走的時候,一個個跟霜打的茄子似的,能活著走出去就謝天謝地了。
但所有人心裡都清楚,等他們回去之後,今天在崑崙發生的一切,會以最快的速度傳遍整個大夏修行界。
白蓮宗百年密謀。
鬼墓開啟,雙鬼帝現世。
煉鬼老祖的萬魂幡。
四尊鬼帝鎮壓全場。
任何一件事單獨拿出來,都夠修行界震上三年。
偏偏擠在了同一天。
還有一件事。
不,應該說是一個人。
陳邪。
煉鬼老祖的親傳弟子。
金丹境,卻能讓煉鬼老祖親自出手護駕。
手裡的萬魂幡,收了兩尊鬼帝。
腰間還掛著一個能嚇得崑崙狐族全族跑路的煉魂瓶。
這種背景,這種靠山,連那幾個渡劫老怪看了都繞著走。
更要命的是,有人在戰場上偷偷拍了陳邪的照片,已經在修行界的暗網上傳開了。
一張模糊的圖片,配上四個大字。
「惹不起.jpg」
回程的飛舟上。
陳邪盤腿坐在艙內角落,手裡攥著萬魂幡,時不時拿出來摩挲兩下,臉上的表情,怎麼看怎麼欠揍。
大白趴在旁邊的軟墊上,小短腿耷拉在外面,一晃一晃的。
「嘎,小子,你別得意了,柳姨都說了,以你現在的修為根本召喚不出那兩個鬼帝,你高興個啥?」
「召喚不出來又怎樣?」
陳邪把萬魂幡往懷裡一揣,眉飛色舞。
「那也是小爺的東西!放在萬魂幡里養著,等小爺修為上去了,到時候一出手就是兩個鬼帝。
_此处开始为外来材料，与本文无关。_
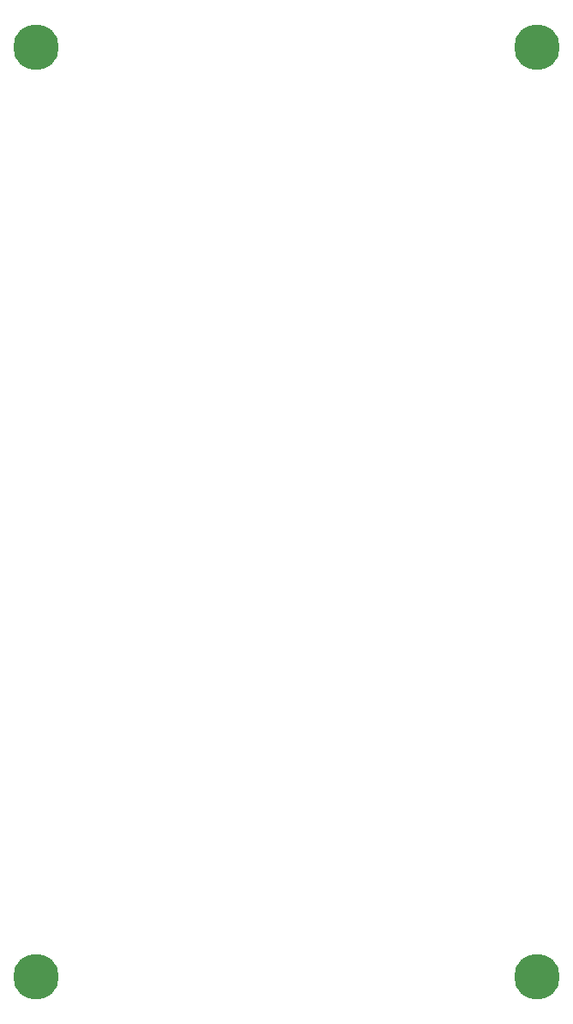
<source format=gbr>
G04 #@! TF.GenerationSoftware,KiCad,Pcbnew,(5.1.2)-2*
G04 #@! TF.CreationDate,2021-09-09T11:53:18-03:00*
G04 #@! TF.ProjectId,MAG_Plus,4d41475f-506c-4757-932e-6b696361645f,rev?*
G04 #@! TF.SameCoordinates,Original*
G04 #@! TF.FileFunction,Copper,L1,Top*
G04 #@! TF.FilePolarity,Positive*
%FSLAX46Y46*%
G04 Gerber Fmt 4.6, Leading zero omitted, Abs format (unit mm)*
G04 Created by KiCad (PCBNEW (5.1.2)-2) date 2021-09-09 11:53:19*
%MOMM*%
%LPD*%
G04 APERTURE LIST*
%ADD10C,4.500000*%
G04 APERTURE END LIST*
D10*
X355700000Y-173200000D03*
X355700000Y-264800000D03*
X306300000Y-173200000D03*
X306300000Y-264800000D03*
M02*

</source>
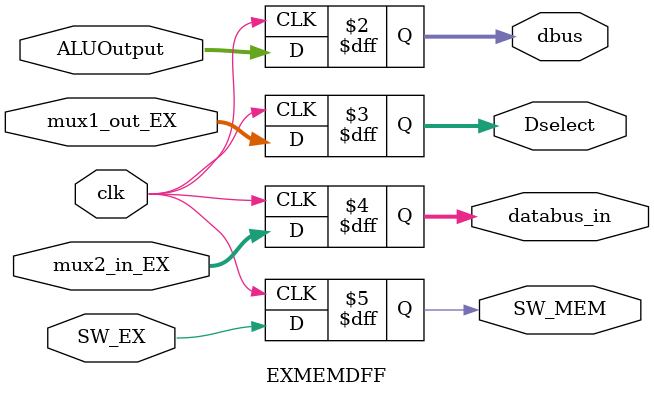
<source format=v>
`timescale 1ns / 1ps


module EXMEMDFF(ALUOutput, mux1_out_EX, mux2_in_EX, SW_EX, clk, dbus, Dselect, SW_MEM, databus_in);
    //Declare inputs and outputs
    input[31:0] ALUOutput, mux1_out_EX, mux2_in_EX;
    input clk, SW_EX;
    output reg[31:0] dbus, Dselect, databus_in;
    output reg SW_MEM;
    //Assign flip-flop values
    always @(posedge clk) begin
        dbus = ALUOutput;
        Dselect = mux1_out_EX;
        databus_in = mux2_in_EX;
        SW_MEM = SW_EX;
    end
endmodule

</source>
誰敢惹小爺?」
「嘎,就你這修煉速度,等你合體境,白爺的毛都白了。」
「你的毛本來就是白的。」
「……嘎!」
大白被噎了一下,翻了個身,不理他了。
艙內其他人對這一人一鵝的日常拌嘴早就習以為常,一個個閉目養神,權當沒聽見。
程大安坐在對面,胳膊上纏著繃帶,臉色還有些發白。
剛才那場大戰,他雖然沒受重傷,但靈力被封天煉地陣抽走了不少,到現在都沒緩過來。
他看了看陳邪。
又看了看陳邪懷裡的萬魂幡。
張了張嘴,到底沒說什麼。
這小子的運氣,邪門到一定境界了。
別人九死一生的崑崙鬼墓。
到他這兒,白撿兩個鬼帝。
人比人,真他娘的氣死人。
飛舟穿過雲層,一路南下。
數個小時後,西開市的輪廓出現在了視線盡頭。
到家了。
「舒服。」
「還是西開好,空氣都比崑崙那破地方順肺。」
大白打著哈欠跟在後面,邁著小短腿,一顛一顛。
兩人剛走進七處的辦公區。
「哐!」
辦公室的門被人從裡面一把推開,差點拍在陳邪臉上。
蕭逸沖了出來。
「陳邪!大事不好了!!」
陳邪往後退了半步,躲開差點懟到鼻子上的門板。